Perhaps you want to check whether your site can handle holiday shopping onslaughts. In this case you would modify your tests to show bursts of activity, you'd closely monitor response times but you also want to check what happens on the server. How much memory, How much CPU. You might also want to see what load might actually bring down your servers. You might want to check if your load balancers evenly distribute the load.

Or perhaps you have certain Service Level Agreements and you need to know response times accurately for the load specified in your agreement. In this case you need a representative user journey and you also need representative background users.

All of which means there is no easy answer to ' How do I analyse my application with JMeter'. It can only be answered by What is it that you want to analyse (normally answered as well, performance).

Lets take the most common use case, what is the 'response time' for my application.
However actually getting the response time is more difficult than reading the response time calculation from the JMeter test results.
This is problematic due to
a. JMeter is not a browser and does not render the page. Different browsers take different times to render the same page. Compare older versions of Internet explorer with Chrome for e.g.
b. A returning user with some files cached will probably show lesser times than a first time user.
c. The network / connection speed from which the user is accessing the application may be significant. And your users may be spread out throughout the world.
d AJAX based applications / DHTML applications are difficult to predict because not only does it vary by browser , but the number of calls that a browser may make in parallel is also different, but some calls will be made in parallel and its difficult to know that.

So any response time would have (roughly speaking)
a. The time it takes for the application to actually respond with all the data
b. The time it takes for this data to be transferred over the network
c. The time it takes to download static files (bearing in mind that not all files may be downloaded and that browsers may request multiple static files in parallel)
d. The time it actually takes to render the page.

JMeter can help you out with a, b, and c. but what it is good at, is finding out a. for the network on which it is running on.

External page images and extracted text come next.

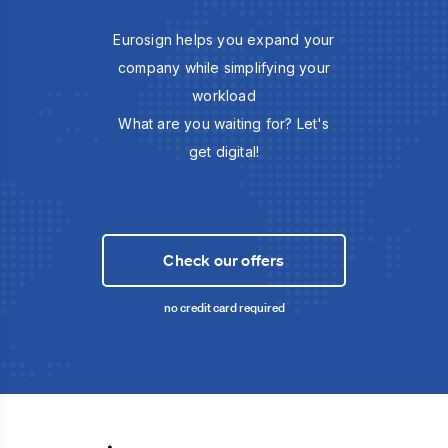
Eurosign helps you expand your
company while simplifying your
workload
What are you waiting for? Let's
get digital!
Check our offers
no credit card required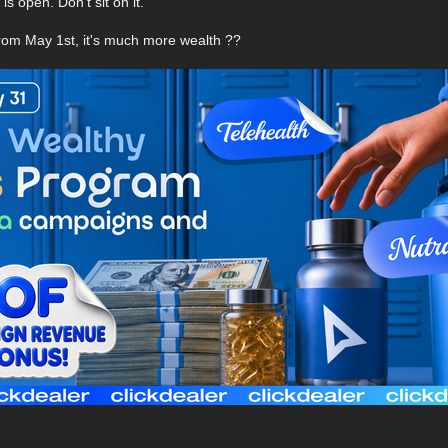
s open. Don't sit on it.
from May 1st, it's much more wealth ??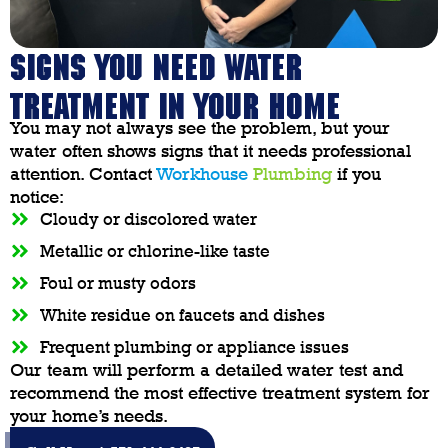
SIGNS YOU NEED WATER
TREATMENT IN YOUR HOME
You may not always see the problem, but your
water often shows signs that it needs professional
attention. Contact
Workhouse
Plumbing
if you
notice:
Cloudy or discolored water
Metallic or chlorine-like taste
Foul or musty odors
White residue on faucets and dishes
Frequent plumbing or appliance issues
Our team will perform a detailed water test and
recommend the most effective treatment system for
your home’s needs.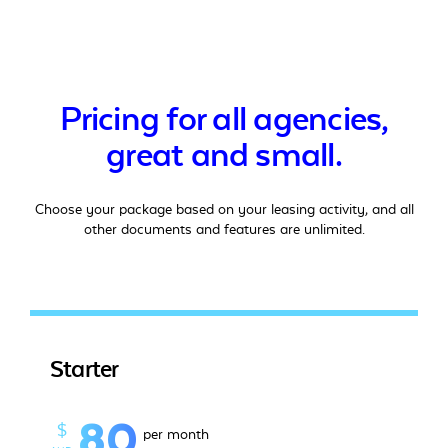
Pricing for all agencies,
great and small.
Choose your package based on your leasing activity, and all
other documents and features are unlimited.
Starter
80
$
per month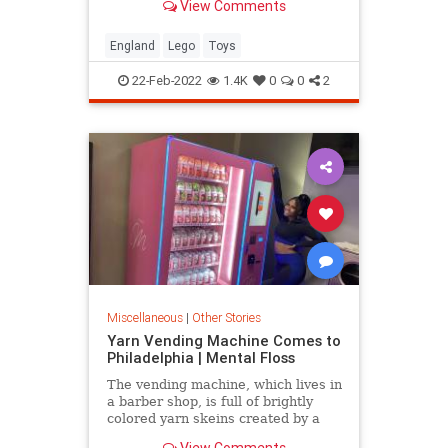
View Comments
25 years later.
England
Lego
Toys
22-Feb-2022
1.4K
0
0
2
Miscellaneous
|
Other Stories
Yarn Vending Machine Comes to
Philadelphia | Mental Floss
The vending machine, which lives in
a barber shop, is full of brightly
colored yarn skeins created by a
local crochet designer.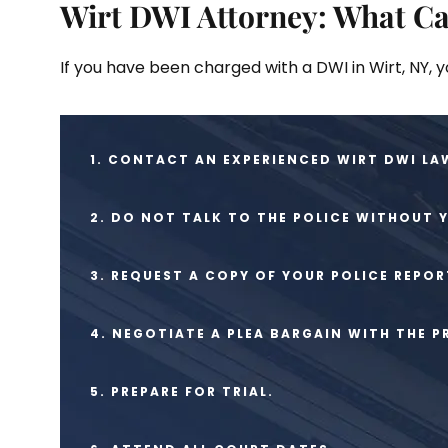
Wirt DWI Attorney: What Ca
If you have been charged with a DWI in Wirt, NY, 
1. CONTACT AN EXPERIENCED WIRT DWI LA
2. DO NOT TALK TO THE POLICE WITHOUT 
3. REQUEST A COPY OF YOUR POLICE REPOR
4. NEGOTIATE A PLEA BARGAIN WITH THE 
5. PREPARE FOR TRIAL.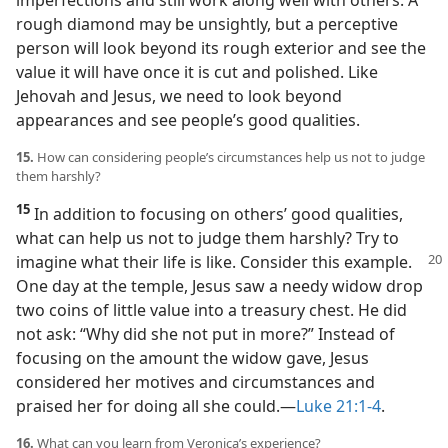
imperfections and still work along well with others. A
rough diamond may be unsightly, but a perceptive
person will look beyond its rough exterior and see the
value it will have once it is cut and polished. Like
Jehovah and Jesus, we need to look beyond
appearances and see people’s good qualities.
15.
How can considering people’s circumstances help us not to judge
them harshly?
15
In addition to focusing on others’ good qualities,
what can help us not to judge them harshly? Try to
imagine what
their life is like. Consider this example.
One day at the temple, Jesus saw a needy widow drop
two coins of little value into a treasury chest. He did
not ask: “Why did she not put in more?” Instead of
focusing on the amount the widow gave, Jesus
considered her motives and circumstances and
praised her for doing all she could.​—
Luke 21:1-4
.
16.
What can you learn from Veronica’s experience?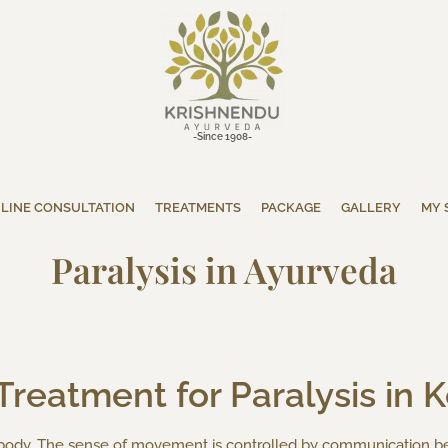
-Since 1908-
LINE CONSULTATION
TREATMENTS
PACKAGE
GALLERY
MY 
Paralysis in Ayurveda
reatment for Paralysis in K
e body. The sense of movement is controlled by communication b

Typically your requirements might define an Service Level agreement for your site as Browsing operations must take < 6seconds 90% of the time and shopping operations must take <8 seconds 90% of the time. You also know how much large your pages are and you can guesstimate how much time it would take for the page to be transferred over the internet. You might take an average with some safety factor or you might take a worst case scenario. Using a browser tool like YSlow or Googles PageSpeed , you can also have some insight on how your static are downloaded , how long they take etc. And you might add some time for how long the browser takes to render. After considering all of this you might arrive at a new figure that on a high bandwidth intranet (which thereby eliminates most of the network variables) your browsing operations must take < 2 seconds just to get the data and your shopping operations must take < 4 seconds for your SLA's to hold because the rest of the time has already been used by the other factors.
After this you would have to write a script which generates representative loads (for the operations being verified and the operations that would happen in the background), run the test and verify the 90% percentile lies below the value you have calculated above. But perhaps it doesn't. Static files can be optimised by reducing their number, their size, gzipping them adding expiry headers etc, but maybe you have already done this. The Clients network and browser aren't within your control so there isn't much you can do there. The next step is figuring out where your problem lies. JMeter can't help you there, you need a different set of tools. But JMeter can help you to simulate load or parts of it so that you can monitor your application with the tools of your choice. Some of your findings may be infrastructure related, Some may be code you'd have to make changes and retest and repeat.